Records from a data source
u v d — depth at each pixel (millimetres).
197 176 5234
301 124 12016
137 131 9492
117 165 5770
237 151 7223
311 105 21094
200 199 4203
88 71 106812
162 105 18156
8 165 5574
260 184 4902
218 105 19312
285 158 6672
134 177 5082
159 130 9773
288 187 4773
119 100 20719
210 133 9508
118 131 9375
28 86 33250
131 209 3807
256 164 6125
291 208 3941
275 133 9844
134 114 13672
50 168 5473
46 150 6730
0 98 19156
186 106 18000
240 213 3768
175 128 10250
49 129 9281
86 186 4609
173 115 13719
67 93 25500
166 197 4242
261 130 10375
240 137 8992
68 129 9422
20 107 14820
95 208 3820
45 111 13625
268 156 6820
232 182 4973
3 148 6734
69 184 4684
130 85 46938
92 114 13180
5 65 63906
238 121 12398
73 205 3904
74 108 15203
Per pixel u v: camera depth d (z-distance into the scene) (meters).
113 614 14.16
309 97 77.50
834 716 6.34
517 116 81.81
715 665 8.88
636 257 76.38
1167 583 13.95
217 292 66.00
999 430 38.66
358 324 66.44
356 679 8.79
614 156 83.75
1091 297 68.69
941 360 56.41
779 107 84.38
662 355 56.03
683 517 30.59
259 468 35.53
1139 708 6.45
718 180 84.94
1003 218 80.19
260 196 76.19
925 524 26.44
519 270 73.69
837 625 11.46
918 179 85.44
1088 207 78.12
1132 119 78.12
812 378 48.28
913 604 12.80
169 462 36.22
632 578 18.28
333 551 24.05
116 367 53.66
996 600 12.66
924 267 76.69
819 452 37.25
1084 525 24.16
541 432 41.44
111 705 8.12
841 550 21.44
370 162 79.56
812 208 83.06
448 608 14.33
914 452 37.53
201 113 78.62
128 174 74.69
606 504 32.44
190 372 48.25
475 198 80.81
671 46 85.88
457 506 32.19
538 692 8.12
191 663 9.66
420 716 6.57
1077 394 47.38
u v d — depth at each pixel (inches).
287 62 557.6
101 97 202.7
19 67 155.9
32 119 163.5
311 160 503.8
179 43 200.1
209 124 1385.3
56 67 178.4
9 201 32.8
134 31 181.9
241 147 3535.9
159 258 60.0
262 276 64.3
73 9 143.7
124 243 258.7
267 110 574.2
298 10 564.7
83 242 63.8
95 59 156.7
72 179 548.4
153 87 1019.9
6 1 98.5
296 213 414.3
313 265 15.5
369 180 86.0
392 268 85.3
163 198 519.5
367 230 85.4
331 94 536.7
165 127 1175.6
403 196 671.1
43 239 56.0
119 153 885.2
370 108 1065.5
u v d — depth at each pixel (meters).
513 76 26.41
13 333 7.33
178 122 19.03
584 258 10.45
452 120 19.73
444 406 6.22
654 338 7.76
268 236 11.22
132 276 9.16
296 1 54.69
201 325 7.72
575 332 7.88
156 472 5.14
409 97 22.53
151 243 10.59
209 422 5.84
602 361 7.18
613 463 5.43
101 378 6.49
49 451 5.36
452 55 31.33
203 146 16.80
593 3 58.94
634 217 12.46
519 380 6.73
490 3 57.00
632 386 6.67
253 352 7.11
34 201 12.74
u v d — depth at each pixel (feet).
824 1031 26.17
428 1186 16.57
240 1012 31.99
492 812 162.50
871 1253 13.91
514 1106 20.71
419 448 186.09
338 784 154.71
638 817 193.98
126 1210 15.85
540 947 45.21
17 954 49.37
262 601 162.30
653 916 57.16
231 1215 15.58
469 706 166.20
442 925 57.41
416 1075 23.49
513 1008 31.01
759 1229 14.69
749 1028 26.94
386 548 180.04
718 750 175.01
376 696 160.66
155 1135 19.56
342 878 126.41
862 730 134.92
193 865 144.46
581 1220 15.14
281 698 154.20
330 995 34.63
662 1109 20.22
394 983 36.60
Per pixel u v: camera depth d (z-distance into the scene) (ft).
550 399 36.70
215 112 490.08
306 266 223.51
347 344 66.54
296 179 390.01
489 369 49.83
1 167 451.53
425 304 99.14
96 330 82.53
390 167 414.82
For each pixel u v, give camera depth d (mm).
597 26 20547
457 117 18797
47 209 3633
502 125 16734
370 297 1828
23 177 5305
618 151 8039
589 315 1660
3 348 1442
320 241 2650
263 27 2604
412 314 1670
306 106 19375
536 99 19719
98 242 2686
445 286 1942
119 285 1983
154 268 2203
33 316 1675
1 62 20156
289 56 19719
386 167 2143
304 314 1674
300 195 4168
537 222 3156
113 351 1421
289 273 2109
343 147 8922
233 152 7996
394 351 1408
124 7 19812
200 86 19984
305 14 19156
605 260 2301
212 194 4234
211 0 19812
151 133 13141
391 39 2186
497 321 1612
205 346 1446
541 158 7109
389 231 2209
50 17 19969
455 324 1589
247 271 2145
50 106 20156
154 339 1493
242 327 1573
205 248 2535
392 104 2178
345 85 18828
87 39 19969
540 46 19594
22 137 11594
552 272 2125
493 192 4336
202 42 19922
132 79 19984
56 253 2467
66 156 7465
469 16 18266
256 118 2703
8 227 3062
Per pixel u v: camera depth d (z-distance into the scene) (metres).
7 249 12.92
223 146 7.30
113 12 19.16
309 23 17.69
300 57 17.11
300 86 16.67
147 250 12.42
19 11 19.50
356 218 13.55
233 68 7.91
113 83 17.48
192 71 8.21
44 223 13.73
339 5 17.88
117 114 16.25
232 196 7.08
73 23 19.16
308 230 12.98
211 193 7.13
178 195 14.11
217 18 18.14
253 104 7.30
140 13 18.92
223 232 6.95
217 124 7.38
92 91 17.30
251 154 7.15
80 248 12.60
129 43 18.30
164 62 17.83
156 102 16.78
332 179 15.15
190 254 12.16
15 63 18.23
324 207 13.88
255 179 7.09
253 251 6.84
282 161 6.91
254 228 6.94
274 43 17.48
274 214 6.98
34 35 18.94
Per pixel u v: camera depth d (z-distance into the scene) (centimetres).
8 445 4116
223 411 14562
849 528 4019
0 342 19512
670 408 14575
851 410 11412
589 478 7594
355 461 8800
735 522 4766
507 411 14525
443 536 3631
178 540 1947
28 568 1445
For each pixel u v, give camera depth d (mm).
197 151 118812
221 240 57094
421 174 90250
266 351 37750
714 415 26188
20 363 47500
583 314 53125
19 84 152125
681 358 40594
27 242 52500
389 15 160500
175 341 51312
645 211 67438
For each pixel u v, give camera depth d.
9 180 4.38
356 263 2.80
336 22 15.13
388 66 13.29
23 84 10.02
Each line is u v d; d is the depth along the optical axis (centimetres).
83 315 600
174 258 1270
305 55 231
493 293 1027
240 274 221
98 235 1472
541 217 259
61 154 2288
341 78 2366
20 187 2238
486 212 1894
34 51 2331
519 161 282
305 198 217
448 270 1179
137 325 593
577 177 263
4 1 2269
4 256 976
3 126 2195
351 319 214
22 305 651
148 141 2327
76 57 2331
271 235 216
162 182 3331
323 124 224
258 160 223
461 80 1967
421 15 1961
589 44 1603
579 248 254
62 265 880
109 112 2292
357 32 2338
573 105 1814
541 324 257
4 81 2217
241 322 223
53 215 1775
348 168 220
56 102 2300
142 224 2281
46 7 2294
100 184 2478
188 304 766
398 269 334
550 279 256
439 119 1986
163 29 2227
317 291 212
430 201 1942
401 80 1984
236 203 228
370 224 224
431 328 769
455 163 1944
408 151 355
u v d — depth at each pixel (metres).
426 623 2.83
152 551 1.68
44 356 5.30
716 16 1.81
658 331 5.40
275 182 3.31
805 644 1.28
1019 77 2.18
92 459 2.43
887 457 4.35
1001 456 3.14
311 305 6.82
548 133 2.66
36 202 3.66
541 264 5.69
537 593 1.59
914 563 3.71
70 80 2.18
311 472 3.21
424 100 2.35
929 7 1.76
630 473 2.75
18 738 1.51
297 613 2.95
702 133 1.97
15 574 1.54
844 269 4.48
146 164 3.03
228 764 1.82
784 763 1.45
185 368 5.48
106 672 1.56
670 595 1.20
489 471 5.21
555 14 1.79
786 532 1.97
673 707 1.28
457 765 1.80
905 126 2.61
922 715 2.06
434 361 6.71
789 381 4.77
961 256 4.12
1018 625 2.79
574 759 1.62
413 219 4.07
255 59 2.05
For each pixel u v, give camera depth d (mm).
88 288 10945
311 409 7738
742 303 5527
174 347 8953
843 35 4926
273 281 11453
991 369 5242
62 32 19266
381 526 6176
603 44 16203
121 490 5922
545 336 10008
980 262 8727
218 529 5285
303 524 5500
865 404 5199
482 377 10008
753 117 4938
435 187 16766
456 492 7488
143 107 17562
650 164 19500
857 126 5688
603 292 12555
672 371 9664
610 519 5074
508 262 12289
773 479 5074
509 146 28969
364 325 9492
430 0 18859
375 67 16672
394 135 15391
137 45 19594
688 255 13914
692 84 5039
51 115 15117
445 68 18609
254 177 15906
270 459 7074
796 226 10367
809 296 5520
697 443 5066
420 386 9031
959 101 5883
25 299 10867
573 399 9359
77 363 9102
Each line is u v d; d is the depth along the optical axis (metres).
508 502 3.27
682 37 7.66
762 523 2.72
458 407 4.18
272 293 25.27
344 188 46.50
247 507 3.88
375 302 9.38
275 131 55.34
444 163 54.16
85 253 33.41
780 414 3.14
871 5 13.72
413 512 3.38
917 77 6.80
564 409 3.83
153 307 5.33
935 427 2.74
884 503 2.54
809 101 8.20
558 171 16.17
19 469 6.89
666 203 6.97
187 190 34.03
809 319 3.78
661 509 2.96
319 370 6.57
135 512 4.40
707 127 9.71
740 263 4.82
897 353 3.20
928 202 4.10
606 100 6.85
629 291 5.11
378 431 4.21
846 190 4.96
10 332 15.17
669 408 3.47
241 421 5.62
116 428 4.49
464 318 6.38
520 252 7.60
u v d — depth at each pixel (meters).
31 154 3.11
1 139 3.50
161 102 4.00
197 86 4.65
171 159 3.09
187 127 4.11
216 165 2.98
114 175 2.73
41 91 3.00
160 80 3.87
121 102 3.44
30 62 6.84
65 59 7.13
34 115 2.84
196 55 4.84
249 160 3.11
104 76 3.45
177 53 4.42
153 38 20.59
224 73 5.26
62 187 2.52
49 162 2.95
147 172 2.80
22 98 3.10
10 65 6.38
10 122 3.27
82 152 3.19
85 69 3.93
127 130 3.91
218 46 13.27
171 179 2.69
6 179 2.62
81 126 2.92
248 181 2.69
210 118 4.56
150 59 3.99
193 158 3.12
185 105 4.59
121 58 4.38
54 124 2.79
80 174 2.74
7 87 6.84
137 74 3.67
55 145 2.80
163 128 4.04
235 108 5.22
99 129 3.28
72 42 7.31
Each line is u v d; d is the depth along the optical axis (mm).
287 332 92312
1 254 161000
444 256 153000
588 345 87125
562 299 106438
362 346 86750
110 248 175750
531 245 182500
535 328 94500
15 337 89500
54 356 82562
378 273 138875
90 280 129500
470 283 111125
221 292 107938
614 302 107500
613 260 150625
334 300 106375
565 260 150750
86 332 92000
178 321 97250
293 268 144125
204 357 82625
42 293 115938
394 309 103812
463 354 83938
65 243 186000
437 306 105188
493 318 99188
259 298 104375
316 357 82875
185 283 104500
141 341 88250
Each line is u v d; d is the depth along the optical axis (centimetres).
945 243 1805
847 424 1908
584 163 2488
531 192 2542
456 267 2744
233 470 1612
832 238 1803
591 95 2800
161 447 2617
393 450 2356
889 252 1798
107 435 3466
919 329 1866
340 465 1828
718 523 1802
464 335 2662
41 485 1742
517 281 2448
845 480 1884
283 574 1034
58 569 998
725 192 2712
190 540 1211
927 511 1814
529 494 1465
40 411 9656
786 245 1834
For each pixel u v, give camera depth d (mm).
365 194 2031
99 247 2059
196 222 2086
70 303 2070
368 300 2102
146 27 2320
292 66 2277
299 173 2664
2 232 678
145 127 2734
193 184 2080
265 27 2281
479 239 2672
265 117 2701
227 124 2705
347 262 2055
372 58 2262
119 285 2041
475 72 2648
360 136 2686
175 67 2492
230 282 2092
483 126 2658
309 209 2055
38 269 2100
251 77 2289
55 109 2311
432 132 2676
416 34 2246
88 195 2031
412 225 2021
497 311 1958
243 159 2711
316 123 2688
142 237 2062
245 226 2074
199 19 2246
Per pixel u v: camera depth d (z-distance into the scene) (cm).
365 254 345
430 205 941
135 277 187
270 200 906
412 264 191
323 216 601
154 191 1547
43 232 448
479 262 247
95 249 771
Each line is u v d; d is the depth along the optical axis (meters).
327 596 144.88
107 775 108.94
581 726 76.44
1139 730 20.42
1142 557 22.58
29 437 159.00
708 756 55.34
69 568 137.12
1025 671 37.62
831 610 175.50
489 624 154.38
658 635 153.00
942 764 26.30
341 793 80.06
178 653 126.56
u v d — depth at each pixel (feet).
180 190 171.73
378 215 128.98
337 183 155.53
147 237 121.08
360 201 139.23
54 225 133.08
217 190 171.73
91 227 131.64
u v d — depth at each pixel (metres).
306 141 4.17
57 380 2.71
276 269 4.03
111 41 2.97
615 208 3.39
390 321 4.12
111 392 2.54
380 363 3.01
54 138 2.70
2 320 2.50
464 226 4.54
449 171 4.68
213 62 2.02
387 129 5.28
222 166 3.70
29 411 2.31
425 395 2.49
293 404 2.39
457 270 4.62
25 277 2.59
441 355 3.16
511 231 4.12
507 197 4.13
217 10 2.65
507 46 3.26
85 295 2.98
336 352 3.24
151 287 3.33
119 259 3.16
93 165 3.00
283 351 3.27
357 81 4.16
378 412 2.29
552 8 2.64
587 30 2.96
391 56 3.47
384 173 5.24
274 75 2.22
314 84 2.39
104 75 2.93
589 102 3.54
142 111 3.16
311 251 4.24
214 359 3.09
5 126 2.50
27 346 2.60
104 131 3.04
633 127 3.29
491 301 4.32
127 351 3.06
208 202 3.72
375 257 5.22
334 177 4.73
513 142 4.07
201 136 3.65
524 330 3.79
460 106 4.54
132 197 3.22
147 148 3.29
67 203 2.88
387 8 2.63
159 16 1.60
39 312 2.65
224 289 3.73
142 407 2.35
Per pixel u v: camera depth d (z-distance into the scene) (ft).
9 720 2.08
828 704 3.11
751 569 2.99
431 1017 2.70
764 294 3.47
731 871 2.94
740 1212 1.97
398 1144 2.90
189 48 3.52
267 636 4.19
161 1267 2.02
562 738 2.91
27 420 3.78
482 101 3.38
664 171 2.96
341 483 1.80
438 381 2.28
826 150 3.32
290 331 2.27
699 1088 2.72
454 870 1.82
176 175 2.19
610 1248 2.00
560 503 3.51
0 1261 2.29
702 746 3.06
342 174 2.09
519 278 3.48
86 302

> Assignment: Beginning with the line that has "762 523 2.72" and ending with the line that has "520 252 7.60", set down the lines above exactly and include no others.

> Response:
762 523 2.72
458 407 4.18
272 293 25.27
344 188 46.50
247 507 3.88
375 302 9.38
275 131 55.34
444 163 54.16
85 253 33.41
780 414 3.14
871 5 13.72
413 512 3.38
917 77 6.80
564 409 3.83
153 307 5.33
935 427 2.74
884 503 2.54
809 101 8.20
558 171 16.17
19 469 6.89
666 203 6.97
187 190 34.03
809 319 3.78
661 509 2.96
319 370 6.57
135 512 4.40
707 127 9.71
740 263 4.82
897 353 3.20
928 202 4.10
606 100 6.85
629 291 5.11
378 431 4.21
846 190 4.96
10 332 15.17
669 408 3.47
241 421 5.62
116 428 4.49
464 318 6.38
520 252 7.60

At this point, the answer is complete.